А теперь прибавьте к этому богатству видимых элементов в драме настроение пьесы, ее притягательную силу, обусловленную участием, которое Шекспир сумел внушить нам к главному лицу, впечатление от мук, терзающих сильное и горячее сердце, очутившееся в испорченной и тлетворной обстановке. По натуре он был искренен, восторжен, полон доверия и потребности любить; лживость других вынуждает и его к притворству, подлость других вынуждает его к недоверию и ненависти, а обнаружившееся преступление против убитого отца вопиет к нему из преисподней о мести.
Его гнев против людской низости надрывает душу. Его презрение к людской низости действует в высшей степени благотворно.
По природе он мыслитель. Он мыслит не ради того только, чтобы путем соображений подготовить действие, но мыслит из страсти к пониманию. Актерам, которыми он хочет воспользоваться только для изобличения убийцы, он дает меткие и глубокомысленные советы по отношению к практике их искусства. Перед Розенкранцем и Гильденстерном, расспрашивающими его о причине его меланхолии, он в выражениях, исполненных глубины, развивает невозможность для него ощущать отныне радость жизни.
Чувство, вызываемое в нем сильными впечатлениями, он никогда не облекает в ясные и связные слова. Его реплики никогда не идут по прямой линии, как ближайшему пути к выражению мысли. Они вращаются в замысловатых, издалека добытых метафорах, в остротах, с вида не имеющих ничего общего с темой разговора. Насмешливые и загадочные обороты речи скрывают то, что он чувствует. Он вынужден к ним прибегать, ибо он чувствует так интенсивно, что для того, чтобы не проявить своего душевного волнения, то есть, чтобы не поддаться сердечной боли, он должен замаскировывать ее безумно-веселыми возгласами. Поэтому он и восклицает после появления призрака: 'Сюда, мой сокол!'
Поэтому он обращается к духу со словами: 'А, браво, старый крот! Так быстро роешься ты под землей!' И поэтому же, когда король выдает себя во время представления, Гамлет кричит: 'Музыку! Эй! Флейтщики!' Его притворное безумие есть ничто иное, как преднамеренное преувеличение этой наклонности.

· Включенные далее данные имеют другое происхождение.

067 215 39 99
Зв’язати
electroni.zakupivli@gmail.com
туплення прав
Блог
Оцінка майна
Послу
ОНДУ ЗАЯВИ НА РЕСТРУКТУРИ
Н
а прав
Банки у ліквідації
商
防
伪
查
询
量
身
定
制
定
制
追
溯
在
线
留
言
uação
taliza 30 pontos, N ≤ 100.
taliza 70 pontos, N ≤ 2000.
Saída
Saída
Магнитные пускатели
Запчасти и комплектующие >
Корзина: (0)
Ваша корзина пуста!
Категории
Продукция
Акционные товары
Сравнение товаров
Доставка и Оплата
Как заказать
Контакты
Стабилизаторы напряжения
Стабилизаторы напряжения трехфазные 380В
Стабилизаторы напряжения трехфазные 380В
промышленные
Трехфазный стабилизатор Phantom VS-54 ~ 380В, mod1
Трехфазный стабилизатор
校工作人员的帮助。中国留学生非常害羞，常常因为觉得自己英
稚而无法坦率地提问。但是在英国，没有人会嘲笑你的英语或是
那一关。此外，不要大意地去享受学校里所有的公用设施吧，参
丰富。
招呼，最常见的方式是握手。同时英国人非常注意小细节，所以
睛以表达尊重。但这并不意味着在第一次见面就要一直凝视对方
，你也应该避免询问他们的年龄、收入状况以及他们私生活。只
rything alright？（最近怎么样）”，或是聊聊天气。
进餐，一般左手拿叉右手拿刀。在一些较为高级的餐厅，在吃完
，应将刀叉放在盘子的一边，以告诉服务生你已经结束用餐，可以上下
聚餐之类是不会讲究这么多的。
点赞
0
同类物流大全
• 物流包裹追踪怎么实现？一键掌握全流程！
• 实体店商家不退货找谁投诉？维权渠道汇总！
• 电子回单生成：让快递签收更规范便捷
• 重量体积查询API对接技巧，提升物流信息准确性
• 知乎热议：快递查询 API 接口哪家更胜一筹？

Ужасная тайна, которую ему приходится хранить в себе, нарушила равновесие его природы. Мнимое безумие дает ему возможность найти себе облегчение, высказывая в косвенной форме то, о чем ему мучительно говорить, и в то же время оно отвлекает внимание от истинной причины его глубокого уныния. Когда он говорит так дико, он не вполне притворяется, ибо смятение, в которое повергло его раскрытие ужаса его жизни, создает для него потребность давать волю своим чувствам перед окружающими в странных и смелых сарказмах, и 'в самом его безумии есть метод'; но граничащее с душевным расстройством возбуждение, в которое так часто приводит его образ действий других, сменяется, в свою очередь, стремлением сосредоточить свои мысли, и он удовлетворяет этому стремлению в рассуждениях, составляющих суть его монологов.

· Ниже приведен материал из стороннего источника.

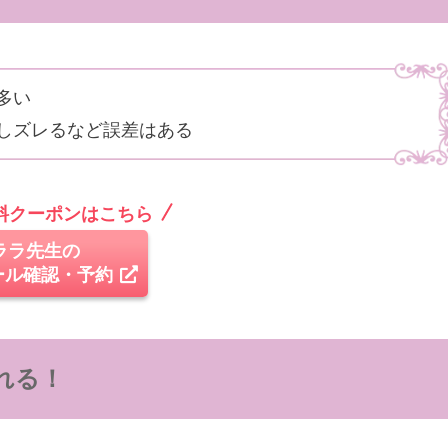
多い
しズレるなど誤差はある
無料クーポンはこちら
ララ先生の
ール確認・予約
れる！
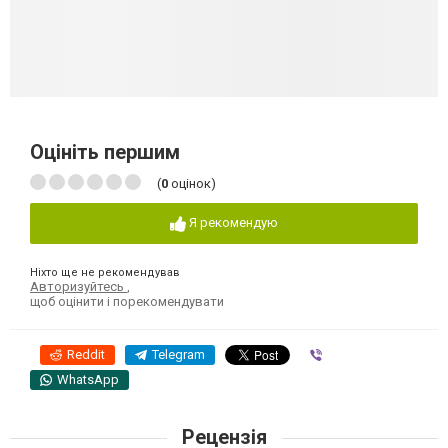
Оцініть першим
(
0
оцінок)
Я рекомендую
Ніхто ще не рекомендував
Авторизуйтесь
,
щоб оцінити і порекомендувати
Reddit
Telegram
Viber
WhatsApp
Рецензія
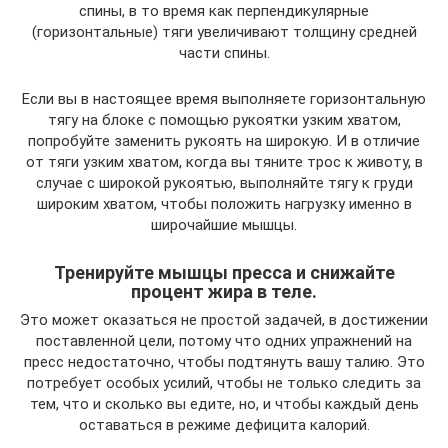
спины, в то время как перпендикулярные
(горизонтальные) тяги увеличивают толщину средней
части спины.
Если вы в настоящее время выполняете горизонтальную
тягу на блоке с помощью рукоятки узким хватом,
попробуйте заменить рукоять на широкую. И в отличие
от тяги узким хватом, когда вы тяните трос к животу, в
случае с широкой рукоятью, выполняйте тягу к груди
широким хватом, чтобы положить нагрузку именно в
широчайшие мышцы.
Тренируйте мышцы пресса и снижайте
процент жира в теле.
Это может оказаться не простой задачей, в достижении
поставленной цели, потому что одних упражнений на
пресс недостаточно, чтобы подтянуть вашу талию. Это
потребует особых усилий, чтобы не только следить за
тем, что и сколько вы едите, но, и чтобы каждый день
оставаться в режиме дефицита калорий.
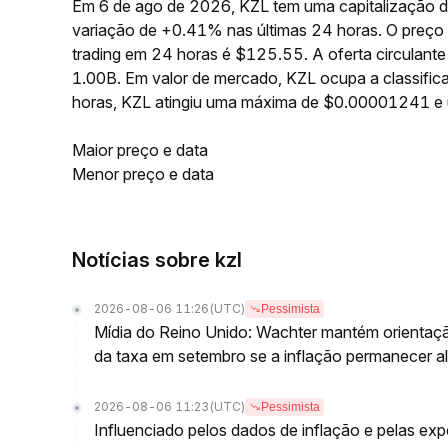
Em 6 de ago de 2026, KZL tem uma capitalização d
variação de +0.41% nas últimas 24 horas. O preç
trading em 24 horas é $125.55. A oferta circulan
1.00B. Em valor de mercado, KZL ocupa a classific
horas, KZL atingiu uma máxima de $0.00001241 
Maior preço e data
Menor preço e data
Notícias sobre kzl
2026-08-06 11:26
(UTC)
Pessimista
Mídia do Reino Unido: Wachter mantém orientaç
da taxa em setembro se a inflação permanecer al
2026-08-06 11:23
(UTC)
Pessimista
Influenciado pelos dados de inflação e pelas ex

Когда страсти просыпаются в нем, ему трудно бывает их сдерживать. Он в порыве крайнего нервного возбуждения посылает Офелию в монастырь и закалывает Полония в припадке нервной исступленности. Вообще же страстность замыкается у него внутри. Вынужденный или чувствуя себя вынужденным к притворству и хитрости, он сгорает от нетерпения и снова и снова издевается над самим собой и громит себя за свою бездеятельность, как будто в самом деле это апатия или трусость.

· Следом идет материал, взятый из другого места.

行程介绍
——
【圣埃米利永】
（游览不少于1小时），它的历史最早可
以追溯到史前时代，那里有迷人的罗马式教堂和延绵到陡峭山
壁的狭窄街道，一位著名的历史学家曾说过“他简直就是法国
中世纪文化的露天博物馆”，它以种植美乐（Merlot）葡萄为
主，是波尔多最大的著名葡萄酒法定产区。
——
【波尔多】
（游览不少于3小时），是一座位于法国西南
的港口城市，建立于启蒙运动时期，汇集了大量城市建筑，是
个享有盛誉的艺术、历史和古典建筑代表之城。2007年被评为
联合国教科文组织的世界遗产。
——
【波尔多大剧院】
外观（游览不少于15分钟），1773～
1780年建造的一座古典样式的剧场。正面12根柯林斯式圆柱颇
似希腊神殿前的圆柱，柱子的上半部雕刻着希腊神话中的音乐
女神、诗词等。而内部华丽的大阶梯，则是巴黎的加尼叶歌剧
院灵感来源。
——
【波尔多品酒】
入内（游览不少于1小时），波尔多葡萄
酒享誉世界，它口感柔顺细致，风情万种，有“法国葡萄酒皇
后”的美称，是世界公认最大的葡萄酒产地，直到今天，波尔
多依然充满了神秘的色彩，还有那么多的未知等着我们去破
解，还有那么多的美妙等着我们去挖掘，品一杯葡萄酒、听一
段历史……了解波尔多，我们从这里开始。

Одно уже недоверие, этот новый элемент в его душе, заставляет его быть осторожным; он не может сразу приступить к действию, не может даже говорить. 'Нет в Дании ни одного злодея...' - начинает он; '...столь ужасного, как король', - так он должен был бы окончить эту сентенцию, но его охватывает страх быть выданным товарищами, и он заканчивает ее словами: '...который не был бы негодный плут'.
По природе он так чистосердечен и так искренен, каким мы видим его с Горацио; он разговаривает по-товарищески с ночным караулом на террасе; он готов раскрыть свои объятия старым знакомым, как, например, Розенкранцу и Гильденстерну; он прост, приветлив, обходителен без фамильярности со странствующей труппой актеров. Но события самого мучительного свойства и горчайший опыт жизни внезапно принудили его замкнуться в себе; едва надел он маску для того, чтобы не сразу разгадали его планы, как он уже чувствует, что его выпытывают; даже друзья его, его возлюбленная на стороне его врагов, и хотя он считает, что жизнь его в опасности, он находит нужным молчать и выжидать.
Его маска довольно часто лишь из флера, - уже ради зрителей, для которых Шекспир должен был сделать безумие прозрачным, с тем, чтобы оно не прискучило.
Прочтите необыкновенно остроумный обмен репликами между Полонием и Гамлетом (И, 2), который начинается так: 'Что вы читаете, принц?' - 'Слова, слова, слова'. В действительности в этих насмешках нет ни тени душевного расстройства, пока Гамлет, в самом конце, для того, чтобы уничтожить их впечатление, не заключает диалог следующей фразой: 'Вы сами, сударь, сделались бы так же стары, как я, если бы могли ползти, как рак, назад'.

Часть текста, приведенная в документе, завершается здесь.